A Câmara Municipal de Lisboa (CML) reconheceu esta sexta-feira que o sistema de depósito e reembolso de embalagens 'Volta' tem provocado problemas de higiene urbana em várias zonas da capital, com contentores do lixo a serem remexidos ou mesmo despejados na via pública por pessoas à procura de garrafas e latas abrangidas pelo programa.
A reação da autarquia surge na sequência de queixas de várias juntas de freguesia, divulgadas pelo jornal Público, que alertam para o agravamento da limpeza urbana desde a entrada em funcionamento do sistema.
"A Câmara Municipal de Lisboa está ciente desta situação, a qual tem vindo a acompanhar com atenção", refere a autarquia.
Contentores remexidos para obter o reembolso de 10 cêntimos
Segundo a Câmara de Lisboa, existem registos de vários episódios em diferentes zonas da cidade que confirmam este fenómeno.
Em alguns casos, os contentores e papeleiras são remexidos ou despejados na via pública por pessoas que procuram embalagens abrangidas pelo sistema 'Volta', de forma a receber o reembolso de 10 cêntimos por unidade.
Apesar de não divulgar números sobre a dimensão do problema, a autarquia admite que estas situações têm impacto na limpeza e na qualidade do espaço público.
Como funciona o sistema 'Volta'
O sistema de depósito e reembolso entrou em funcionamento a 10 de abril e permite aos consumidores recuperar os 10 cêntimos pagos no momento da compra de garrafas e latas descartáveis de plástico, metal ou alumínio, com capacidade inferior a três litros.
Para receber o valor, basta devolver as embalagens num dos mais de 2.500 pontos de recolha existentes em Portugal continental, Açores e Madeira.
O objetivo da medida é aumentar as taxas de recolha e reciclagem de embalagens de bebidas, contribuindo para as metas nacionais e europeias de economia circular.
Câmara promete acompanhar a evolução
Embora reconheça os problemas registados, a Câmara considera que o sistema ainda se encontra numa fase inicial de implementação e que é natural existir um período de adaptação por parte dos cidadãos e das entidades envolvidas.
A autarquia defende que o sistema de depósito e reembolso constitui um instrumento importante para promover a sustentabilidade ambiental, mas garante que continuará a acompanhar a situação em articulação com as entidades gestoras do programa.
O objetivo, sublinha, é encontrar soluções que permitam preservar os benefícios ambientais da iniciativa sem comprometer a limpeza urbana.
Fiscalização será reforçada
Como resposta ao fenómeno, o município afirma ter reforçado o investimento na fiscalização, aumentando o número de fiscais municipais para intensificar a vigilância sobre comportamentos que afetem a higiene urbana e a utilização dos equipamentos públicos.
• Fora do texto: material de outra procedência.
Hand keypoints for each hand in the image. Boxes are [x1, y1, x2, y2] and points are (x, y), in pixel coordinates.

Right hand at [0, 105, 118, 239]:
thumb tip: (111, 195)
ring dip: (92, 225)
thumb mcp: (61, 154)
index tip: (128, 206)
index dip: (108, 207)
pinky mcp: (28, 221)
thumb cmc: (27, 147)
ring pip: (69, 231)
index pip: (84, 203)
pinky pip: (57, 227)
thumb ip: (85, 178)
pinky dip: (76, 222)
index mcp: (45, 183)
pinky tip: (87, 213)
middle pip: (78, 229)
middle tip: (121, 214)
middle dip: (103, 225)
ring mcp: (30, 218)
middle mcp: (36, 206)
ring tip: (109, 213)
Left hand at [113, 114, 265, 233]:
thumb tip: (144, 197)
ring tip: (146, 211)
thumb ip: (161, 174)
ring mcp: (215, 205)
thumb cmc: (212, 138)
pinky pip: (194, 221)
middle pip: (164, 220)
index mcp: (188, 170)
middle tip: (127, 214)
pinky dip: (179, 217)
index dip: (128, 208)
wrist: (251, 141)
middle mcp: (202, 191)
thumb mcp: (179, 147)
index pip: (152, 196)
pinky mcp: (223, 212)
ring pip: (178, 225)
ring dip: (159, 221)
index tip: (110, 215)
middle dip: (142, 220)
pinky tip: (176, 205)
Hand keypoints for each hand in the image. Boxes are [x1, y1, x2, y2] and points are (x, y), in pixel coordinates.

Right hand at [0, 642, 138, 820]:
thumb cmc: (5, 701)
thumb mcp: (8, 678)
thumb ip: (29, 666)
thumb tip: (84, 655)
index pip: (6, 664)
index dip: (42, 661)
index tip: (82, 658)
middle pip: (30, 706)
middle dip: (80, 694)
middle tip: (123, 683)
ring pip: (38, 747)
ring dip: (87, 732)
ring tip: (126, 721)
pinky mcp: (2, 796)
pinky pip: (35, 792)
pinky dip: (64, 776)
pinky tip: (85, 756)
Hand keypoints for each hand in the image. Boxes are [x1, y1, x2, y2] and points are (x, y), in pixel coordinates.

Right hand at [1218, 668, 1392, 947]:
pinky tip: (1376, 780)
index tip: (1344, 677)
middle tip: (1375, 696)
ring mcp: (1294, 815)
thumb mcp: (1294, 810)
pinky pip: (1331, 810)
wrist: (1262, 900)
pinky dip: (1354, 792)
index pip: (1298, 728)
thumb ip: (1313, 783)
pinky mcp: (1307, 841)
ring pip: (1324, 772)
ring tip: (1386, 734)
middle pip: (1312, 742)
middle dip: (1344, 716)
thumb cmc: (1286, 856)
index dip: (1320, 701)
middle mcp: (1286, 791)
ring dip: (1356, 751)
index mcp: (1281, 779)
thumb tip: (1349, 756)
Segundo a Câmara, este reforço permitirá atuar não apenas sobre os problemas associados ao sistema 'Volta', mas também sobre outras situações que comprometam a qualidade do espaço público.
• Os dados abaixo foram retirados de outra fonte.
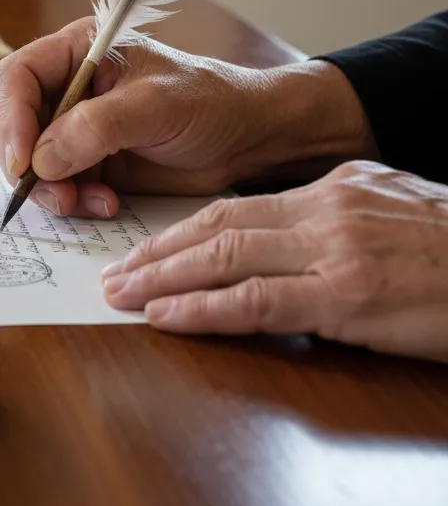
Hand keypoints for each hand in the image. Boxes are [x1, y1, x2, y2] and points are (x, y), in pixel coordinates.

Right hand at [0, 17, 375, 218]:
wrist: (248, 141)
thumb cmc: (211, 103)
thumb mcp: (155, 106)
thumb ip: (96, 128)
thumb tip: (41, 160)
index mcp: (78, 53)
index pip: (17, 78)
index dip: (11, 118)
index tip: (23, 161)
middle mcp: (68, 88)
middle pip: (12, 122)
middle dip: (25, 161)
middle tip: (53, 192)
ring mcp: (74, 129)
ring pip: (29, 161)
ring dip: (50, 189)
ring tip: (85, 203)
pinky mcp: (87, 164)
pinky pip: (57, 187)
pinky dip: (72, 202)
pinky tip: (105, 204)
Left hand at [103, 161, 447, 362]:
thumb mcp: (392, 213)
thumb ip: (333, 222)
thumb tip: (282, 243)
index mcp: (332, 188)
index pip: (237, 205)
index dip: (182, 230)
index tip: (145, 249)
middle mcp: (324, 208)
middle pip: (218, 224)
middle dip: (158, 252)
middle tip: (114, 274)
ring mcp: (334, 249)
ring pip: (225, 255)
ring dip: (164, 278)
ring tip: (121, 295)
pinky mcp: (347, 294)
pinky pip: (256, 300)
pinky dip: (204, 309)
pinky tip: (166, 317)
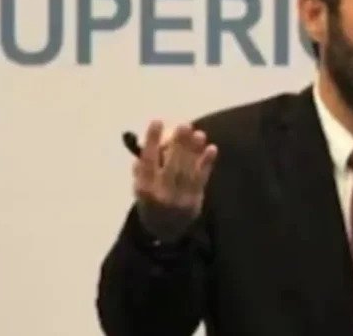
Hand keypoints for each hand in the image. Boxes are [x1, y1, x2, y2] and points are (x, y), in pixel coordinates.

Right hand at [132, 120, 217, 241]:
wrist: (164, 231)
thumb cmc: (151, 199)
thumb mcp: (140, 185)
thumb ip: (144, 165)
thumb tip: (154, 140)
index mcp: (144, 188)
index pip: (147, 161)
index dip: (152, 140)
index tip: (157, 121)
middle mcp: (161, 194)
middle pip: (171, 166)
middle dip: (178, 144)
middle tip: (184, 125)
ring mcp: (179, 199)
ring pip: (188, 171)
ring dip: (194, 151)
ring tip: (198, 133)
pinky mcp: (195, 201)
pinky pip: (201, 180)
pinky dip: (207, 164)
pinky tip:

Juntas de freguesia alertam para agravamento da situação
As queixas partiram de várias juntas de freguesia de Lisboa.
Ao Público, a presidente da Junta de Freguesia da Misericórdia, Carla Almeida, afirmou que o fenómeno já não envolve apenas pessoas em situação de sem-abrigo ou dependentes de substâncias.
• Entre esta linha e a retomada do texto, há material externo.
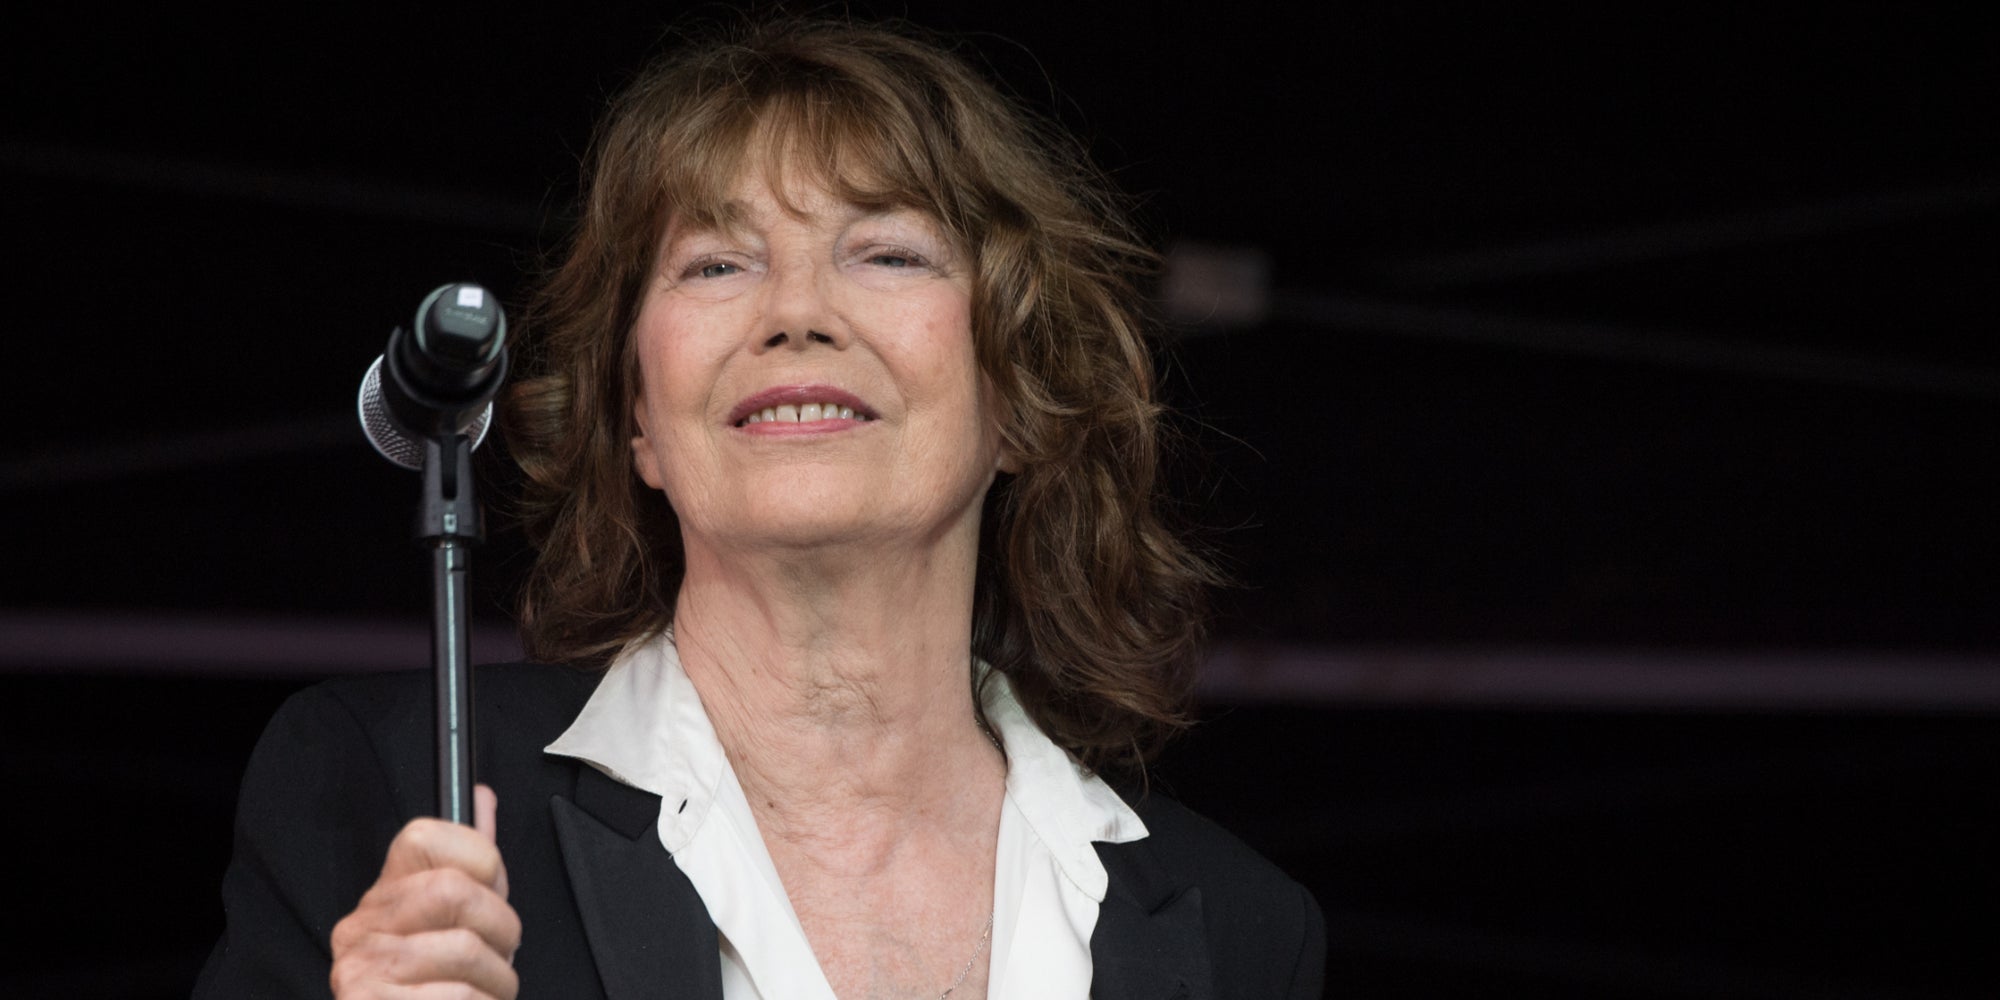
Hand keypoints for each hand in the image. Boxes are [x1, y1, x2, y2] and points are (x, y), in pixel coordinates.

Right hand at [330, 785, 521, 998]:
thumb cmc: (442, 992)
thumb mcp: (461, 923)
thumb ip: (472, 863)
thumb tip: (482, 798)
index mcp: (384, 895)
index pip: (424, 835)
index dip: (481, 860)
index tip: (492, 893)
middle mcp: (360, 928)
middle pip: (454, 891)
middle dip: (502, 929)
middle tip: (498, 958)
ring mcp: (360, 972)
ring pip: (464, 949)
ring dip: (498, 984)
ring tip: (484, 995)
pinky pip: (458, 999)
Segundo a autarca, têm sido observadas pessoas de diferentes condições sociais a procurar embalagens no lixo como forma de complementar os rendimentos.
Também os presidentes das juntas de Santo António e de Arroios alertaram para um aumento significativo de contentores revolvidos e resíduos espalhados nas ruas desde a entrada em vigor do sistema, defendendo que a situação exige um acompanhamento próximo para evitar a degradação da higiene urbana na cidade.